Problem statement
Each record beneath this line is to be copied exactly.

Raw data
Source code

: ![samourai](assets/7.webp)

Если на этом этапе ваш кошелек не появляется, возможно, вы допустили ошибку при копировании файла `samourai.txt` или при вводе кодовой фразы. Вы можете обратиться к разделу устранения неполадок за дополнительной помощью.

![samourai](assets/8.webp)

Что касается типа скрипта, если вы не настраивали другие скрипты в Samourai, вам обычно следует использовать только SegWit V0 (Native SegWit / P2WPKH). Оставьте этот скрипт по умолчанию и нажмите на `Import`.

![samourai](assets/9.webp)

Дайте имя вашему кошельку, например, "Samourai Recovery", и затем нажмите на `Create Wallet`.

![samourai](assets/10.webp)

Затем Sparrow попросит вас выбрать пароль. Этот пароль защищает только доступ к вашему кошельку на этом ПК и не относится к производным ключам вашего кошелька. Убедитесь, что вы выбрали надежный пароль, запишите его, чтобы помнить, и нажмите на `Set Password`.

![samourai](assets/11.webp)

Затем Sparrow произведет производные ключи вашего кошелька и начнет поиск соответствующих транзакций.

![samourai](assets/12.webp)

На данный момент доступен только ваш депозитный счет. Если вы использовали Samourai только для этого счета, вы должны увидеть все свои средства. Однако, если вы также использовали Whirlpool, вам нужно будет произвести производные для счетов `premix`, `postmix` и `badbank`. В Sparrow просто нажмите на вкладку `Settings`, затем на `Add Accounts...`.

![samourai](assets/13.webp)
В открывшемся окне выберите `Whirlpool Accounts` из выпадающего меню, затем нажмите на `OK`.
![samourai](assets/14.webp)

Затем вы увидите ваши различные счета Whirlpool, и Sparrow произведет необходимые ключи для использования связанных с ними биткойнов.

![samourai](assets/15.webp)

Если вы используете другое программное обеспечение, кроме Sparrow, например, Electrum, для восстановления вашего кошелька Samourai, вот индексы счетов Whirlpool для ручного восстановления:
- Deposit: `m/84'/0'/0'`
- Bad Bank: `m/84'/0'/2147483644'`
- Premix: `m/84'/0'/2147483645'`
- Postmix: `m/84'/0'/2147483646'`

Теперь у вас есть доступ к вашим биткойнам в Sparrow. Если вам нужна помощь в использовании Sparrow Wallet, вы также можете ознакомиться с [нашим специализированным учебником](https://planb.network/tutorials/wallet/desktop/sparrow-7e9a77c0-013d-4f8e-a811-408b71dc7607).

The answer
Source code

: ![samourai](assets/7.webp)

Если на этом этапе ваш кошелек не появляется, возможно, вы допустили ошибку при копировании файла `samourai.txt` или при вводе кодовой фразы. Вы можете обратиться к разделу устранения неполадок за дополнительной помощью.

![samourai](assets/8.webp)

Что касается типа скрипта, если вы не настраивали другие скрипты в Samourai, вам обычно следует использовать только SegWit V0 (Native SegWit / P2WPKH). Оставьте этот скрипт по умолчанию и нажмите на `Import`.

![samourai](assets/9.webp)

Дайте имя вашему кошельку, например, "Samourai Recovery", и затем нажмите на `Create Wallet`.

![samourai](assets/10.webp)

Затем Sparrow попросит вас выбрать пароль. Этот пароль защищает только доступ к вашему кошельку на этом ПК и не относится к производным ключам вашего кошелька. Убедитесь, что вы выбрали надежный пароль, запишите его, чтобы помнить, и нажмите на `Set Password`.

![samourai](assets/11.webp)

Затем Sparrow произведет производные ключи вашего кошелька и начнет поиск соответствующих транзакций.

![samourai](assets/12.webp)

На данный момент доступен только ваш депозитный счет. Если вы использовали Samourai только для этого счета, вы должны увидеть все свои средства. Однако, если вы также использовали Whirlpool, вам нужно будет произвести производные для счетов `premix`, `postmix` и `badbank`. В Sparrow просто нажмите на вкладку `Settings`, затем на `Add Accounts...`.

![samourai](assets/13.webp)
В открывшемся окне выберите `Whirlpool Accounts` из выпадающего меню, затем нажмите на `OK`.
![samourai](assets/14.webp)

Затем вы увидите ваши различные счета Whirlpool, и Sparrow произведет необходимые ключи для использования связанных с ними биткойнов.

![samourai](assets/15.webp)

Если вы используете другое программное обеспечение, кроме Sparrow, например, Electrum, для восстановления вашего кошелька Samourai, вот индексы счетов Whirlpool для ручного восстановления:
- Deposit: `m/84'/0'/0'`
- Bad Bank: `m/84'/0'/2147483644'`
- Premix: `m/84'/0'/2147483645'`
- Postmix: `m/84'/0'/2147483646'`

Теперь у вас есть доступ к вашим биткойнам в Sparrow. Если вам нужна помощь в использовании Sparrow Wallet, вы также можете ознакомиться с [нашим специализированным учебником](https://planb.network/tutorials/wallet/desktop/sparrow-7e9a77c0-013d-4f8e-a811-408b71dc7607).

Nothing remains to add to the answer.